## [TASK DESCRIPTION]
In the forum thread about Australian saddles, copy the passage from "Anyways, you can" to "with a horn.", swapping every "horn" for "pommel".

## [EXERCISE TEXT]
[Start of Attachment]

# Australian Saddles(aussie saddle)?



## kitten_Val (Apr 25, 2007)

I got one cheap while back. It was very comfortable to sit in on "dummy" horse, but not on live one. I'm sure because it was very poor quality and didn't fit her well (so I returned it after just one ride). However I'd LOVE to try a real GOOD aussie, but they are not common around (in fact I don't know anyone who'd own one). From my understanding they are lighter and more comfortable then western, but gives more security then english. But it's just IMO of course.


----------



## Chella (May 23, 2009)

I have one. I don't use it though I like a horn on my saddle. It is much more secure than an English saddle the thigh rolls stick out in front of your thighs and kinda hold you in between them and the cantle. It doesn't seem to much lighter than my western saddle. I do like the looks of them. I bought it used at a tack swap and it was an expensive one, however I am not that great on saddle fitting and I think it is to narrow for my Qaurter horse he is kinda wide.


----------



## Gidji (Dec 19, 2008)

I've ridden in them mostly for trails and they really are quite comfy. True Aussie saddles don't have a horn and have a nice deep seet. They're quite secure but the sensation of posting in one for the first time is weird. These saddles were designed for Aussie stockmen who often spent weeks at a time in the saddle. I'm sure Wild-Spot can give you a better description and a whole lot of information on good brands because she's an expert


----------



## kitten_Val (Apr 25, 2007)

Gidji said:


> I've ridden in them mostly for trails and they really are quite comfy. True Aussie saddles don't have a horn and have a nice deep seet. They're quite secure *but the sensation of posting in one for the first time is weird. *These saddles were designed for Aussie stockmen who often spent weeks at a time in the saddle. I'm sure Wild-Spot can give you a better description and a whole lot of information on good brands because she's an expert


Hey, you just have to get a smooth horse, so you wouldn't have to post! :lol:


----------



## ButterfliEterna (May 2, 2010)

Pre-note: I am ready to blow up at this laptop for redirecting and erasing this post!! Is #4 the lucky charm?? Grr..

I, personally think they're a good idea; Western makes me feel more secure, but I give up comfort, and vice versa with English (currently ride).

According to research on the saddle, they're a specially developed hybrid of the two dominant "breed" of saddle. In the beginning, no one took to the saddle design quite like they did with Western and English... And mayhap the Austrailians continued to forge new styles for them? (I had this all written up super nice and smart-like in my previous deleted post  )

Anyways, you can get them in different styles these days, in regards to "horn/no horn" or "more English/more Western". Have you searched previous Austrailian saddle forum posts?

From what I have collected from them, "you get what you pay for" in the respect that you can buy a cheap Austrailian saddle.. but it may be cheap for a reason. There are some models that I've seen that are about $2-3k. Then again, I've never ridden in one... so I can't say that pricey is best. But it seems to be a semi-continued theme.

If you do get one, let me know how it works out


----------



## wild_spot (Jan 30, 2008)

First off - NO good quality Australian saddle has a horn. None. Any saddle with a horn is made to target the US market who are used to having a horn on their saddles. I have not met one Australian who has even seen a stock saddle with a horn.

[End of Attachment]

## [GIVEN INFORMATION]
[Start of Attachment]

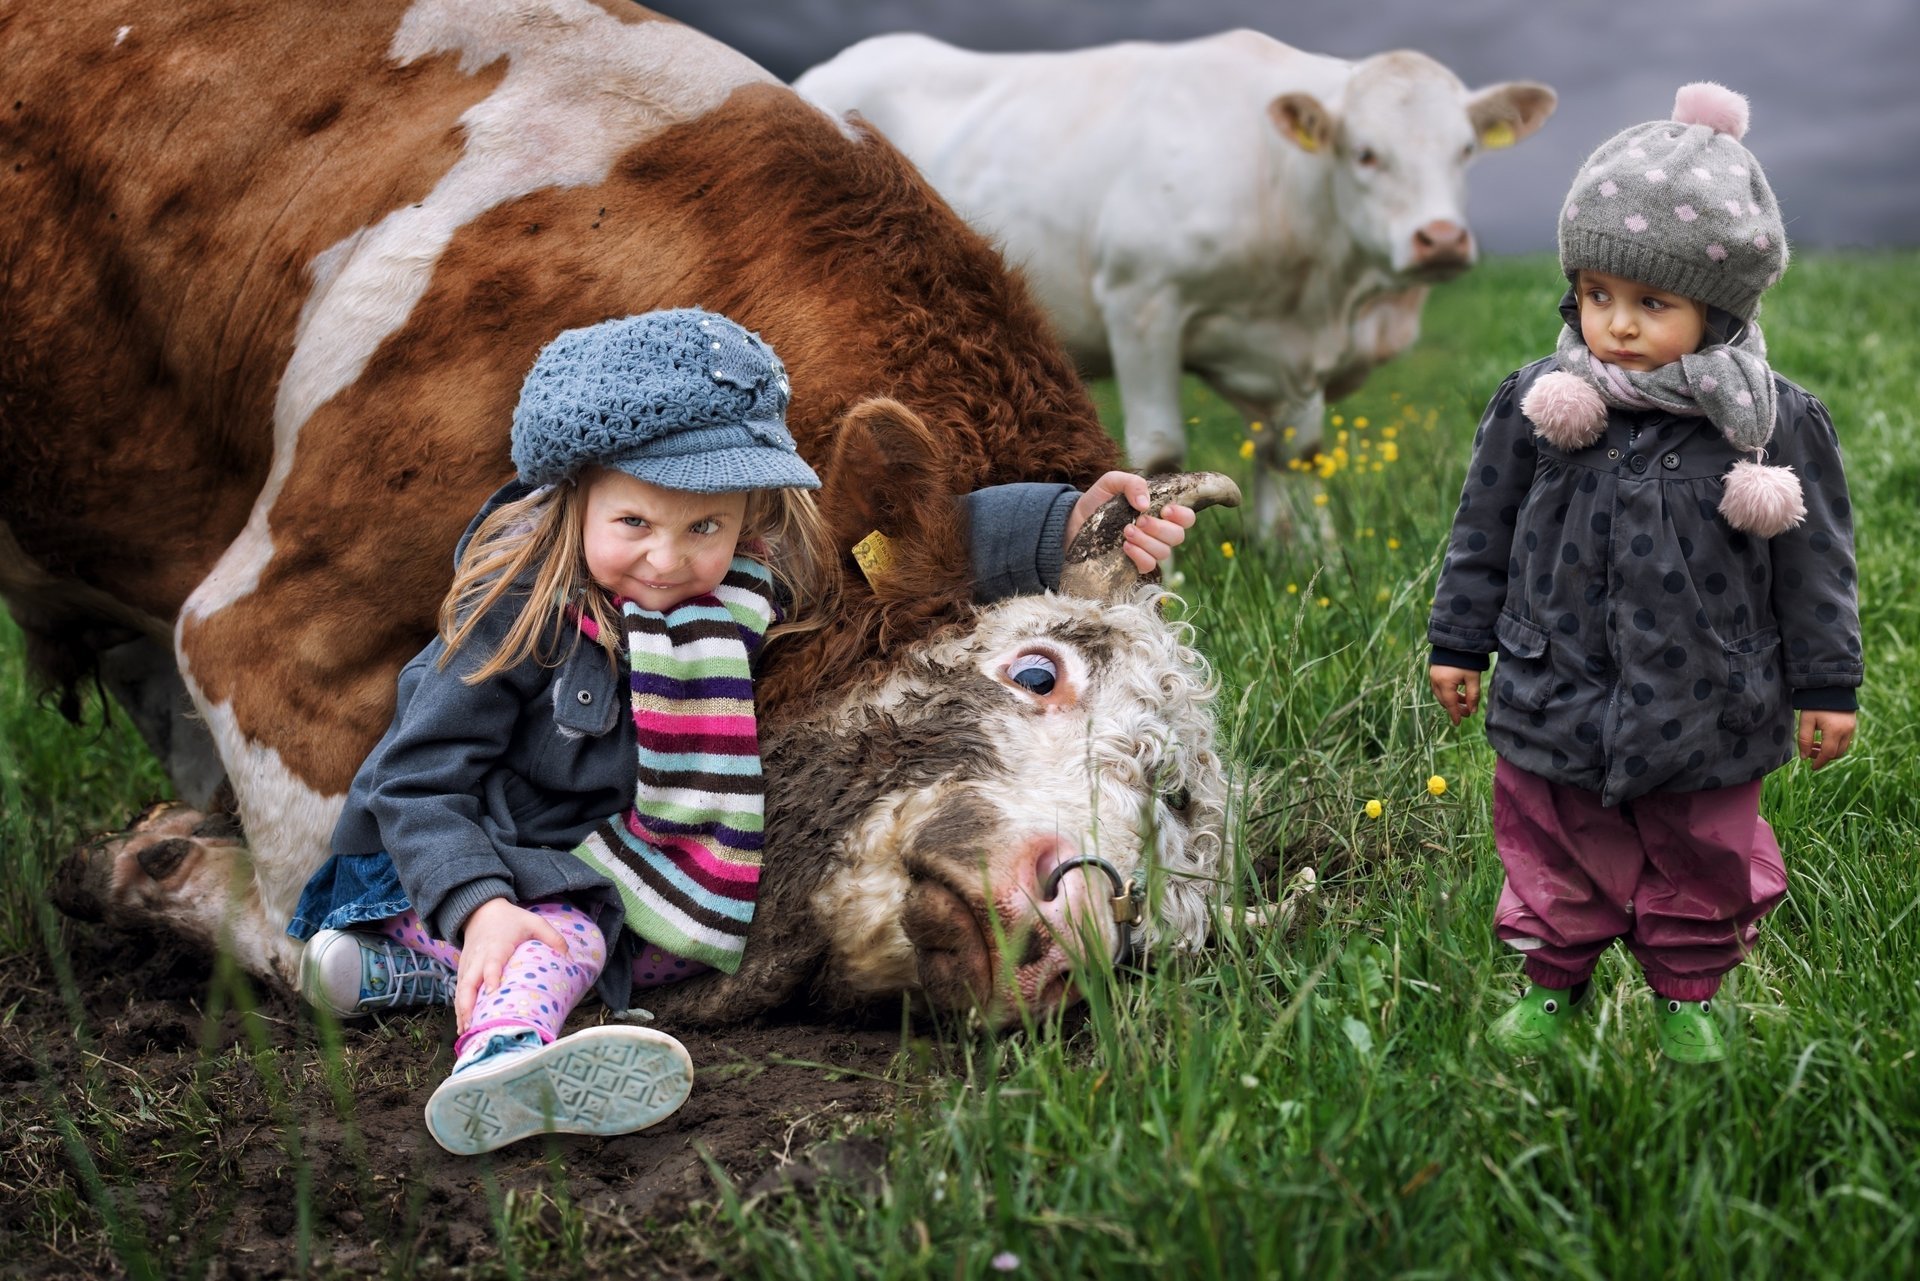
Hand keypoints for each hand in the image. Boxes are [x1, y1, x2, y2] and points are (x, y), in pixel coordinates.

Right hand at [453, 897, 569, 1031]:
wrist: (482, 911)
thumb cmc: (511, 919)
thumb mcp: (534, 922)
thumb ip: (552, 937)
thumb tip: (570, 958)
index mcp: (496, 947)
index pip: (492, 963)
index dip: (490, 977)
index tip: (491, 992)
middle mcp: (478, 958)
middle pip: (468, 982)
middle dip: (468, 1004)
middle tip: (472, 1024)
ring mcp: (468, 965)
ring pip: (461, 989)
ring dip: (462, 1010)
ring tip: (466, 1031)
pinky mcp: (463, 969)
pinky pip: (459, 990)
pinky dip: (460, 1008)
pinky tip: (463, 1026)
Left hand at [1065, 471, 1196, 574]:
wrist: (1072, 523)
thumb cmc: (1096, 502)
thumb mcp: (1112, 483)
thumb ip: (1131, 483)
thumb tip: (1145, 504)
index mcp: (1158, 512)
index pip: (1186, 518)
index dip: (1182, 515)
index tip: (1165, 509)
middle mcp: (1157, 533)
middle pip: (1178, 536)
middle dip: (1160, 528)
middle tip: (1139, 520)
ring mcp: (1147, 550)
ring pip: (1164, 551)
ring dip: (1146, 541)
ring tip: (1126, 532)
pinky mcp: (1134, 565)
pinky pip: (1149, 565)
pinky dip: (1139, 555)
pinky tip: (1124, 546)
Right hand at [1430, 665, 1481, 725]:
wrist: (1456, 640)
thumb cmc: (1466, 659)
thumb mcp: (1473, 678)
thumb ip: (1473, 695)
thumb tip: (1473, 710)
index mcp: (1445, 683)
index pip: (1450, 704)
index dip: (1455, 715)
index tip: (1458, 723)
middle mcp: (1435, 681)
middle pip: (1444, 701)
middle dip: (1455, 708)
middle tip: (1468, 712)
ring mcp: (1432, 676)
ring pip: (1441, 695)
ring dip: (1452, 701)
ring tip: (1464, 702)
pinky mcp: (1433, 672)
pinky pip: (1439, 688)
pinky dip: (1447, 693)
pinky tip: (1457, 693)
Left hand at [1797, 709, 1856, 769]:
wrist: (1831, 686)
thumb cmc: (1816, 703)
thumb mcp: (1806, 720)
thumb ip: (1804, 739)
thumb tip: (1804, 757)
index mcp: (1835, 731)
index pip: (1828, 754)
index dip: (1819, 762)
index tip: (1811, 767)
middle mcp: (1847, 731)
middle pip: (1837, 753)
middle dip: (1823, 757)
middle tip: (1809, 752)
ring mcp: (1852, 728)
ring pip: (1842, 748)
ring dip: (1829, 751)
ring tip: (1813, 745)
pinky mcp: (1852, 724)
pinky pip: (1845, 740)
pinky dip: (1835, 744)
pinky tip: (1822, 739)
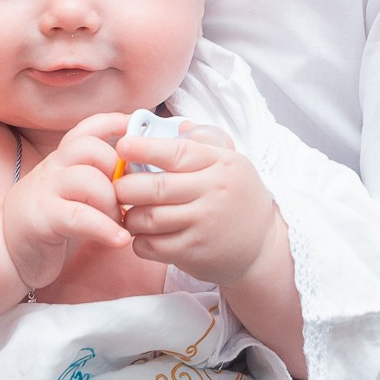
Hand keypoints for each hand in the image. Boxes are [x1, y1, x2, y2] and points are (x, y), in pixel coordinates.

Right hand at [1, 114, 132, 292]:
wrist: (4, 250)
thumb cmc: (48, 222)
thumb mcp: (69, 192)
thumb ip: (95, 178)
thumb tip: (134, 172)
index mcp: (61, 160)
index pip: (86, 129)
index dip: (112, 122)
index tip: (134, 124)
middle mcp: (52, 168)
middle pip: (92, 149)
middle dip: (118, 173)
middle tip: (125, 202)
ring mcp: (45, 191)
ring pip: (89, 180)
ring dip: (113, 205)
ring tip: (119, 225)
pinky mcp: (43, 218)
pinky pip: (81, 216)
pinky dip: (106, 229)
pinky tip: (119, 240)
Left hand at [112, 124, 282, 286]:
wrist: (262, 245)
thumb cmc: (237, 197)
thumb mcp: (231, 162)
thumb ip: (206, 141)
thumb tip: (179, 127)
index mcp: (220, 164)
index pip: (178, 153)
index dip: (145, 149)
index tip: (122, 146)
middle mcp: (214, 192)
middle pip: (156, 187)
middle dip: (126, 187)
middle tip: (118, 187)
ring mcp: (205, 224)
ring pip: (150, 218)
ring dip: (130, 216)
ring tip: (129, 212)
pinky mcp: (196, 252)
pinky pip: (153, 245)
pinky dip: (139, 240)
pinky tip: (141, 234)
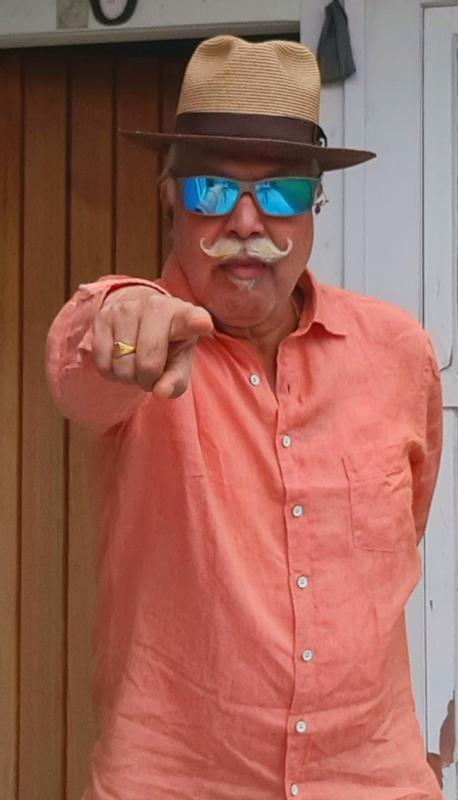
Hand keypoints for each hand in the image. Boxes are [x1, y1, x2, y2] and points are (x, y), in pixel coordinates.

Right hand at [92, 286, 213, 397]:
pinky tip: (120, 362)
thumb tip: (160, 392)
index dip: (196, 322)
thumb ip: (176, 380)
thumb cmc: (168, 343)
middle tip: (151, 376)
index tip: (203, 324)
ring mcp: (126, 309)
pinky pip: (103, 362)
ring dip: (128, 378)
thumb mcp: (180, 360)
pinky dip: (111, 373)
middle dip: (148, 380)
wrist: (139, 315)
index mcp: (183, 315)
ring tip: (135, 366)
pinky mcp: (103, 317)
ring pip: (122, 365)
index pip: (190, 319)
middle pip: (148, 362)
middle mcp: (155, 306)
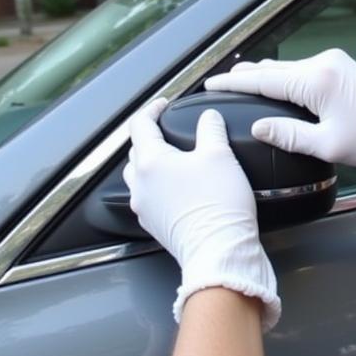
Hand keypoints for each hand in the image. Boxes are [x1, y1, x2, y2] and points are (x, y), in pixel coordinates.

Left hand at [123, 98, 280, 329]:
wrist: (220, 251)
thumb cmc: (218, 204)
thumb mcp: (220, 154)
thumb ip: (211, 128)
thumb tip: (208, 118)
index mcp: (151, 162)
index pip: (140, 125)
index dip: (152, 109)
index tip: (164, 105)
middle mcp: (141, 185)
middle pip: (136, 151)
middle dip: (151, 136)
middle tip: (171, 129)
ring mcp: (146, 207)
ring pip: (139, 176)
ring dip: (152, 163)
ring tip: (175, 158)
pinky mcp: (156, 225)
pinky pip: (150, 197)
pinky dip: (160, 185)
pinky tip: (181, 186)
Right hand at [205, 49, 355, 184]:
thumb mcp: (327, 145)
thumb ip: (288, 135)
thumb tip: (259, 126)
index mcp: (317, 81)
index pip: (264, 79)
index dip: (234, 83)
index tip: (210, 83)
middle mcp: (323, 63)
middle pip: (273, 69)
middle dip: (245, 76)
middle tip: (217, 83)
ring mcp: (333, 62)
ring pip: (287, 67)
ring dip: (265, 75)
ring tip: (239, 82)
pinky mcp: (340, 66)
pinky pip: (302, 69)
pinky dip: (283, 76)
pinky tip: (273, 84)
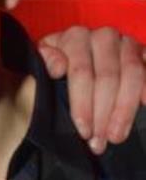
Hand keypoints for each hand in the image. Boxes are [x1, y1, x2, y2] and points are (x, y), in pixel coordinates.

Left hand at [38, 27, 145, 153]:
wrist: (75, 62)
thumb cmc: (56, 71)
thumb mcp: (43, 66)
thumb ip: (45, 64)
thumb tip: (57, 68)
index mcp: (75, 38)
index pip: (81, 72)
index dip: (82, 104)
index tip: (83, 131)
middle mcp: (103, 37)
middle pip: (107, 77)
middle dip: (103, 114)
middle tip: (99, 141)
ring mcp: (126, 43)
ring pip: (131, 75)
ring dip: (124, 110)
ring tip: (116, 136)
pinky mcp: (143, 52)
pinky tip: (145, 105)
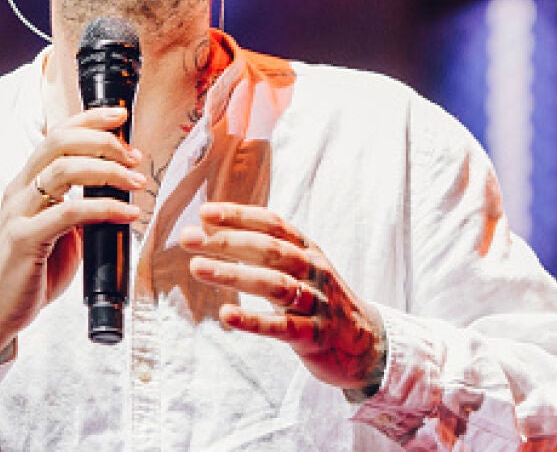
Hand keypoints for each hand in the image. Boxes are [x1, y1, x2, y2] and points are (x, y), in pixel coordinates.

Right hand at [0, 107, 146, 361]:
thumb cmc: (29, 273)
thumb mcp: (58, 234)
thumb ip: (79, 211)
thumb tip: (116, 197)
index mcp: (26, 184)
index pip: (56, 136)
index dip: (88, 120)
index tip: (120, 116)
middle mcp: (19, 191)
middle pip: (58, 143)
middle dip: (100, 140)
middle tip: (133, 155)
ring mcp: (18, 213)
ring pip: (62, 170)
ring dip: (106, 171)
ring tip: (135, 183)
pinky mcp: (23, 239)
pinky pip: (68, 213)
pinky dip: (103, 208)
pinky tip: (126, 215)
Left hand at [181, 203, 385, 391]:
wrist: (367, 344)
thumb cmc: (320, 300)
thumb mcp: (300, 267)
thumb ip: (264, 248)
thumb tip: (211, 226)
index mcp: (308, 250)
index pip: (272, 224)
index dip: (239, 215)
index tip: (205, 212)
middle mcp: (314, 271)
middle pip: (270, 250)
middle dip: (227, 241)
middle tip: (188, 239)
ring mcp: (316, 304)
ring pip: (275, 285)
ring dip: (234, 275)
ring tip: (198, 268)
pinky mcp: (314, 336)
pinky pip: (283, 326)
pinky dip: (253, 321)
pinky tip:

[End of Attachment]

## [ANSWER SECTION]
Anyways, you can get them in different styles these days, in regards to "pommel/no pommel" or "more English/more Western". Have you searched previous Austrailian saddle forum posts?

From what I have collected from them, "you get what you pay for" in the respect that you can buy a cheap Austrailian saddle.. but it may be cheap for a reason. There are some models that I've seen that are about $2-3k. Then again, I've never ridden in one... so I can't say that pricey is best. But it seems to be a semi-continued theme.

If you do get one, let me know how it works out


----------



## wild_spot (Jan 30, 2008)

First off - NO good quality Australian saddle has a pommel. None. Any saddle with a pommel is made to target the US market who are used to having a pommel on their saddles. I have not met one Australian who has even seen a stock saddle with a pommel.